TASK TO COMPLETE:
Please update the data below by replacing each "collection date" with "date collected" and keeping everything else the same.

(Saved data entries)
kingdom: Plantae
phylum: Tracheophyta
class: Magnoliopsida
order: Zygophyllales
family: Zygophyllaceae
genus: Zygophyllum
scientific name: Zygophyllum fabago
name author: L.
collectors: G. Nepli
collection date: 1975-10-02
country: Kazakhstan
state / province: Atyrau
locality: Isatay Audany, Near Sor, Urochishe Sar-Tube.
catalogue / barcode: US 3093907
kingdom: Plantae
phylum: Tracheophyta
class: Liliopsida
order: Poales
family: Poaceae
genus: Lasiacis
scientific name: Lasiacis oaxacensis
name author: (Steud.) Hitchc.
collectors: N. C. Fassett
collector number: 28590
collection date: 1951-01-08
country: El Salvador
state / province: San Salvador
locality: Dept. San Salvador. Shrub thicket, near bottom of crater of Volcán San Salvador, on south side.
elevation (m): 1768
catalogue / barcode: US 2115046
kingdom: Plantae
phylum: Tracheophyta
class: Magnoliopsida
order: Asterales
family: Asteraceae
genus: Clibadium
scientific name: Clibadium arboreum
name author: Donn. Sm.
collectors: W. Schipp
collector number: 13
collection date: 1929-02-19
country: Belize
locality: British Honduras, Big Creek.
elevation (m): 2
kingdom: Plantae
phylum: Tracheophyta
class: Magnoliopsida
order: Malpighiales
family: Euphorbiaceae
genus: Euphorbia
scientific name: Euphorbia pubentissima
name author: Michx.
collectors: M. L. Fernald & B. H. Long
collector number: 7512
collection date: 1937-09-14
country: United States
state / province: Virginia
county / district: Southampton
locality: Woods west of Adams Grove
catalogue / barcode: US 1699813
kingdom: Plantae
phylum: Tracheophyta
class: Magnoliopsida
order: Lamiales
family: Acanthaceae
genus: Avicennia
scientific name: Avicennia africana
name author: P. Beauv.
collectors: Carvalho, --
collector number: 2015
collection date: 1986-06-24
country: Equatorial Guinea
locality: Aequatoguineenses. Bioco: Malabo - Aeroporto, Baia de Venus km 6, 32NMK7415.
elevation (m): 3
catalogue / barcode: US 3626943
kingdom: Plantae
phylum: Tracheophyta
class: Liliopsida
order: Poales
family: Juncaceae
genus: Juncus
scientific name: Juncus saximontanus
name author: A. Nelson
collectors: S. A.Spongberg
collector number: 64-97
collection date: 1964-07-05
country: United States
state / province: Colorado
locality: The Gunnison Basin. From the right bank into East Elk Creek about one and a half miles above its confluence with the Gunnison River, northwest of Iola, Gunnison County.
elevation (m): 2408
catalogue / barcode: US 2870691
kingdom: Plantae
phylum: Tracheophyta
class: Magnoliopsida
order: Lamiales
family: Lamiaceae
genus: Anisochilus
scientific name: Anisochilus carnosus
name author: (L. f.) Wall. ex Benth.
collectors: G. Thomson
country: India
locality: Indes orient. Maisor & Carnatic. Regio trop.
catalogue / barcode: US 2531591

FULL RESPONSE:
kingdom: Plantae
phylum: Tracheophyta
class: Magnoliopsida
order: Zygophyllales
family: Zygophyllaceae
genus: Zygophyllum
scientific name: Zygophyllum fabago
name author: L.
collectors: G. Nepli
date collected: 1975-10-02
country: Kazakhstan
state / province: Atyrau
locality: Isatay Audany, Near Sor, Urochishe Sar-Tube.
catalogue / barcode: US 3093907
kingdom: Plantae
phylum: Tracheophyta
class: Liliopsida
order: Poales
family: Poaceae
genus: Lasiacis
scientific name: Lasiacis oaxacensis
name author: (Steud.) Hitchc.
collectors: N. C. Fassett
collector number: 28590
date collected: 1951-01-08
country: El Salvador
state / province: San Salvador
locality: Dept. San Salvador. Shrub thicket, near bottom of crater of Volcán San Salvador, on south side.
elevation (m): 1768
catalogue / barcode: US 2115046
kingdom: Plantae
phylum: Tracheophyta
class: Magnoliopsida
order: Asterales
family: Asteraceae
genus: Clibadium
scientific name: Clibadium arboreum
name author: Donn. Sm.
collectors: W. Schipp
collector number: 13
date collected: 1929-02-19
country: Belize
locality: British Honduras, Big Creek.
elevation (m): 2
kingdom: Plantae
phylum: Tracheophyta
class: Magnoliopsida
order: Malpighiales
family: Euphorbiaceae
genus: Euphorbia
scientific name: Euphorbia pubentissima
name author: Michx.
collectors: M. L. Fernald & B. H. Long
collector number: 7512
date collected: 1937-09-14
country: United States
state / province: Virginia
county / district: Southampton
locality: Woods west of Adams Grove
catalogue / barcode: US 1699813
kingdom: Plantae
phylum: Tracheophyta
class: Magnoliopsida
order: Lamiales
family: Acanthaceae
genus: Avicennia
scientific name: Avicennia africana
name author: P. Beauv.
collectors: Carvalho, --
collector number: 2015
date collected: 1986-06-24
country: Equatorial Guinea
locality: Aequatoguineenses. Bioco: Malabo - Aeroporto, Baia de Venus km 6, 32NMK7415.
elevation (m): 3
catalogue / barcode: US 3626943
kingdom: Plantae
phylum: Tracheophyta
class: Liliopsida
order: Poales
family: Juncaceae
genus: Juncus
scientific name: Juncus saximontanus
name author: A. Nelson
collectors: S. A.Spongberg
collector number: 64-97
date collected: 1964-07-05
country: United States
state / province: Colorado
locality: The Gunnison Basin. From the right bank into East Elk Creek about one and a half miles above its confluence with the Gunnison River, northwest of Iola, Gunnison County.
elevation (m): 2408
catalogue / barcode: US 2870691
kingdom: Plantae
phylum: Tracheophyta
class: Magnoliopsida
order: Lamiales
family: Lamiaceae
genus: Anisochilus
scientific name: Anisochilus carnosus
name author: (L. f.) Wall. ex Benth.
collectors: G. Thomson
country: India
locality: Indes orient. Maisor & Carnatic. Regio trop.
catalogue / barcode: US 2531591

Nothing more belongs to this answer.